Senior journalist N Ram said: "It's an insult to injury, especially since he (Haasan) made absolutely clear what his values are. Put yourself in his shoes and you would say the same thing he's saying. It's unprecedented what someone of his stature is facing."

Bhatt condemned the harassment Haasan was facing and said "it's a very dark moment in our history."

"I don't think Indian cinema has ever faced these kind of oppressive forces since Independence. Every second day you find some films facing a kind of blockade. And now you have the Supreme Court ruling that says once a film has been given a censor certificate no extra-constitutional body can interfere (in its screening)."

He said it was the state's duty to "see law and order is not violated and allow a person to have a free run". He criticized the Tamil Nadu government's decision to challenge the Madras High Court's order lifting the ban on Vishwaroopam. "Is the state turning into a terrorist? Are we going to deal with state terrorism now?" he said.

Veteran lyricist Javed Akhtar questioned India's democratic processed and expressed sadness at the ban on the film.

"The moment you open your mouth, the moment you express something, you are wrong. What is democracy all about? Same happened with Ashis Nandy. Why do we accept their blackmail? It has become a tradition to protest films. One can understand Kamal Hassan's hurt and suppression," Akhtar said.

On Wednesday, Petrol bombs were hurled at two theatres in Tamil Nadu's Ramanathapuram district. Both theatres were scheduled to screen the film.

Soon after, Kamal Haasan addressed the media and agreed to cut few scenes from the film. " I have been given a list of scenes to delete. Some words from the Holy Quran that should be removed," said Haasan.

Actor Prakash Raj stated, " Fear has become the national disease. It is very unfortunate that he(Haasan) has to do it, though the question is now where are we heading."

"Let's see what he has removed, we have to stand by Kamal Hassan, who is known to be a secular person," added Raj.

Prakash Raj also reiterated that there was a need for a secular place in India and added that he was touched by the support that film fraternity had showed towards the Haasan's film. "Touched by the supoort that the Hindi film industry has shown. That is perhaps the only solace Kamal Haasan has. I hope it doesn't happen again; it is a secular country we are proud of our country."

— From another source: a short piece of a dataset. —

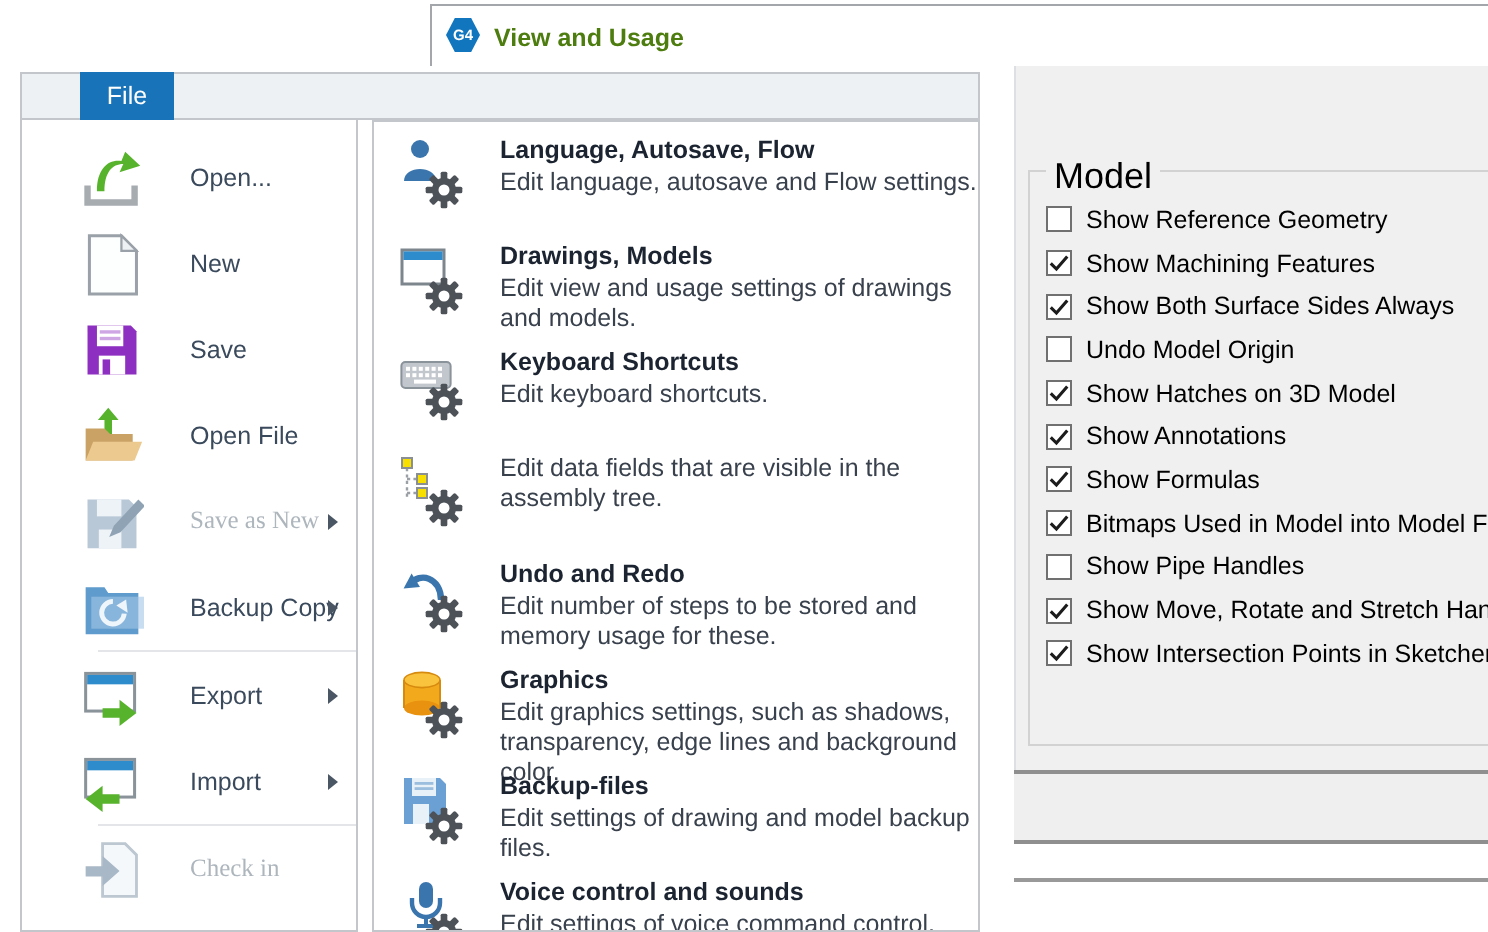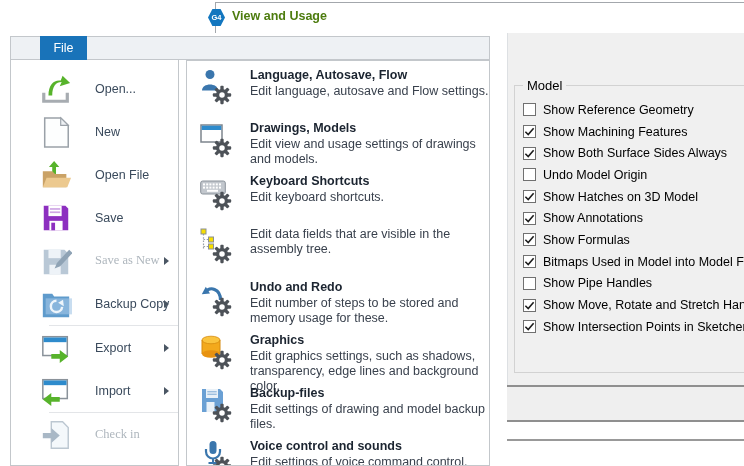"G4" #doc-tab { align-items: flex-start -> flex-end; left: 208px -> 223px }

Haasan on Wednesday morning made an emotional pitch ahead of the Madras High Court's final decision on the release of his film 'Vishwaroopam'. Questioning religious tolerance in Tamil Nadu and India, Haasan said, "I think Tamil Nadu wants me out. I will wait for a secular place to live in from Kashmir to Kerala leaving Tamil Nadu."

Citing artist MF Husain's example, Haasan said, "If I do not find a secular place in India, I will have to look for another country. MF Husain had to do it, now Haasan will have to do it."

Expressing anger on the delay of Vishwaroopam's release, Haasan said he is not satisfied with the reasons that he has been given for the ban of the film in Tamil Nadu. "There are various reasons given to me as to why this is happening, none of them makes sense to me. The fact is I still need to get any relief," Haasan said.

"My Muslim friends have absolutely no problem with Vishwaroopam. They don't consider the Taliban or any terrorist to be Muslim," actor Siddharth commented.

"Vishwaroopam sends a terrible message to filmmakers. Don't touch anything that could be sensitive politically, culturally, socially or on religion," said acclaimed director Shekhar Kapur.

Actor Madhavan said he was "really saddened by the Vishwaroopam fiasco". "I am hurt for Kamal sir. To be treated thus after giving so much is extremely demoralising."

Meanwhile actor Dhanush, the son-in-law of megastar Rajinikanth, tweeted "Heard poeple are travelling to Kerala, Karnataka and overseas to watch Vishwaroopam. Hats off to you guys for the support you are showing to a true artiste's work."

Bharatiya Janata Party president Rajnath Singh said Haasan should stay in India. "No need to go anywhere. Law will take its own course," he said.

Supporting Kamal Haasan, actor Farooq Sheikh said, " I am sure Kamal is not showing all villians are from this community, even the hero is from the same community. Is this the way India wants to move ahead? I feel sorry about it."